* **Exercise aim**: Convert every line of the records below into a Markdown table with the columns Row and Line, numbering the rows and skipping blank lines. Omit the pictures from the table.

* **Extracted records**:
● ● ●

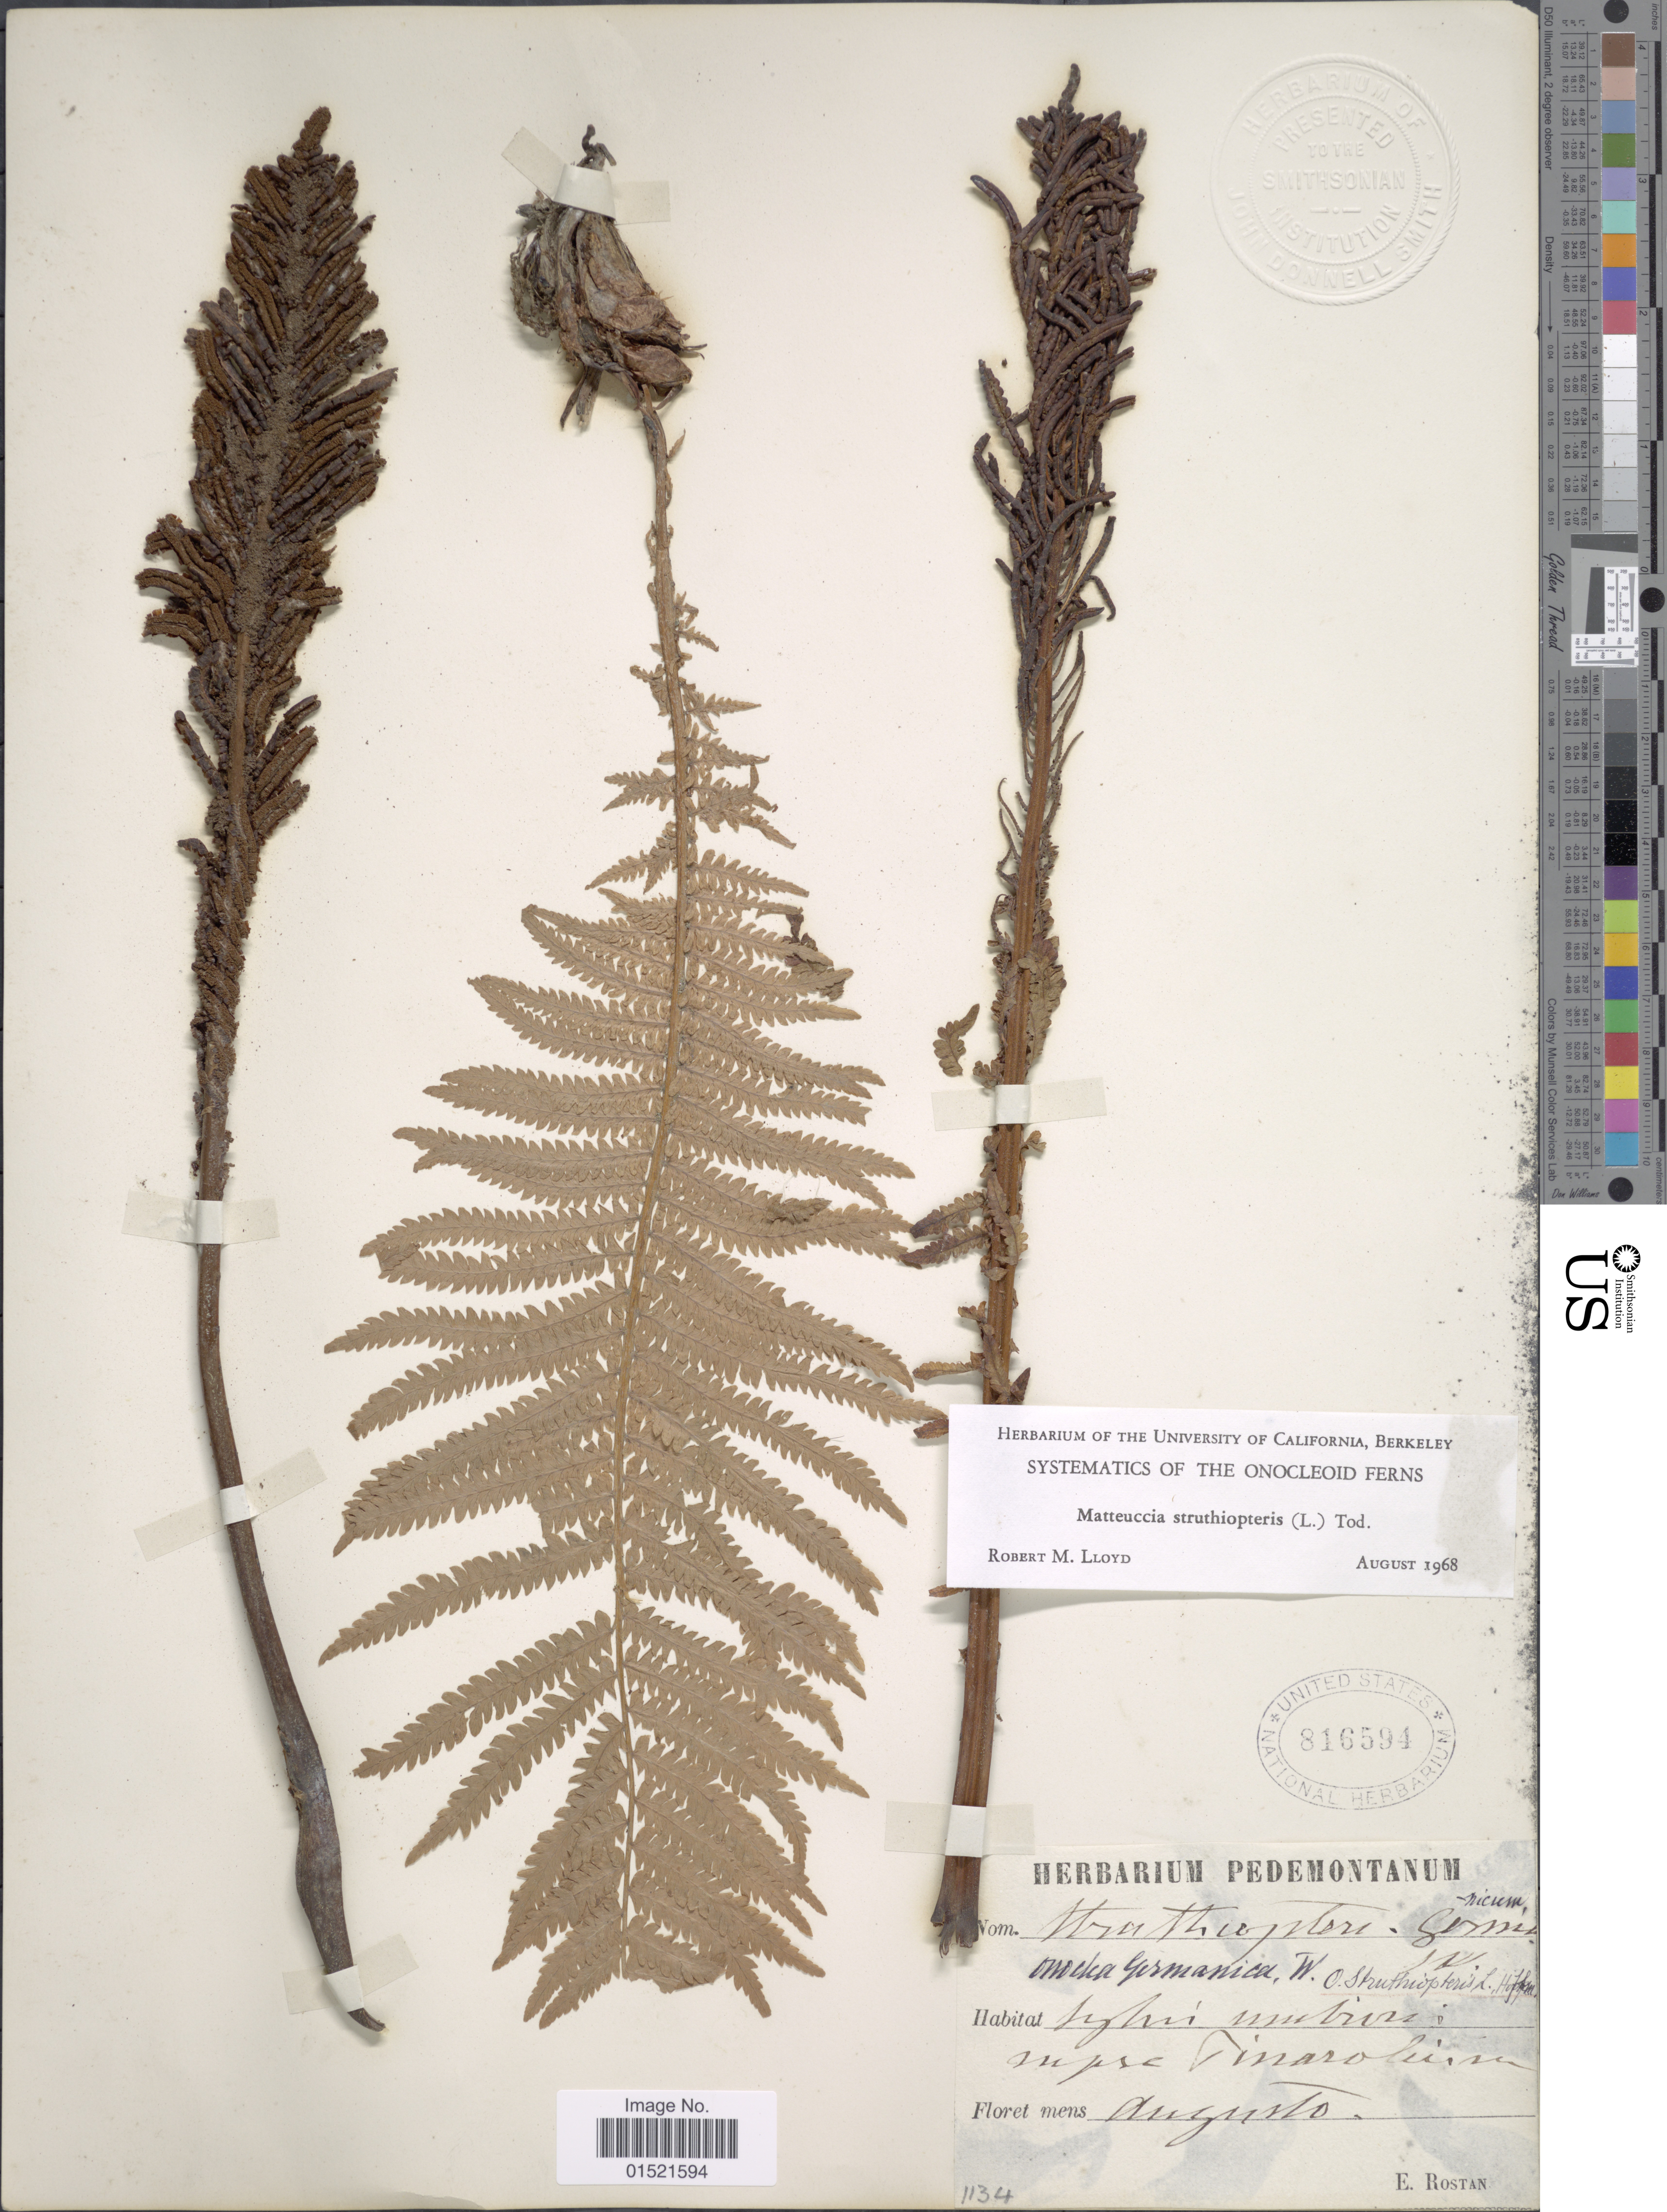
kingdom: Plantae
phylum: Tracheophyta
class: Polypodiopsida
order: Polypodiales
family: Onocleaceae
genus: Matteuccia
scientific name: Matteuccia struthiopteris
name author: (L.) Tod.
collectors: E. Rostan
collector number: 1134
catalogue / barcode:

● ● ●

* **Right answer**:
| Row | Line |
|---|---|
| 1 | kingdom: Plantae |
| 2 | phylum: Tracheophyta |
| 3 | class: Polypodiopsida |
| 4 | order: Polypodiales |
| 5 | family: Onocleaceae |
| 6 | genus: Matteuccia |
| 7 | scientific name: Matteuccia struthiopteris |
| 8 | name author: (L.) Tod. |
| 9 | collectors: E. Rostan |
| 10 | collector number: 1134 |
| 11 | catalogue / barcode: |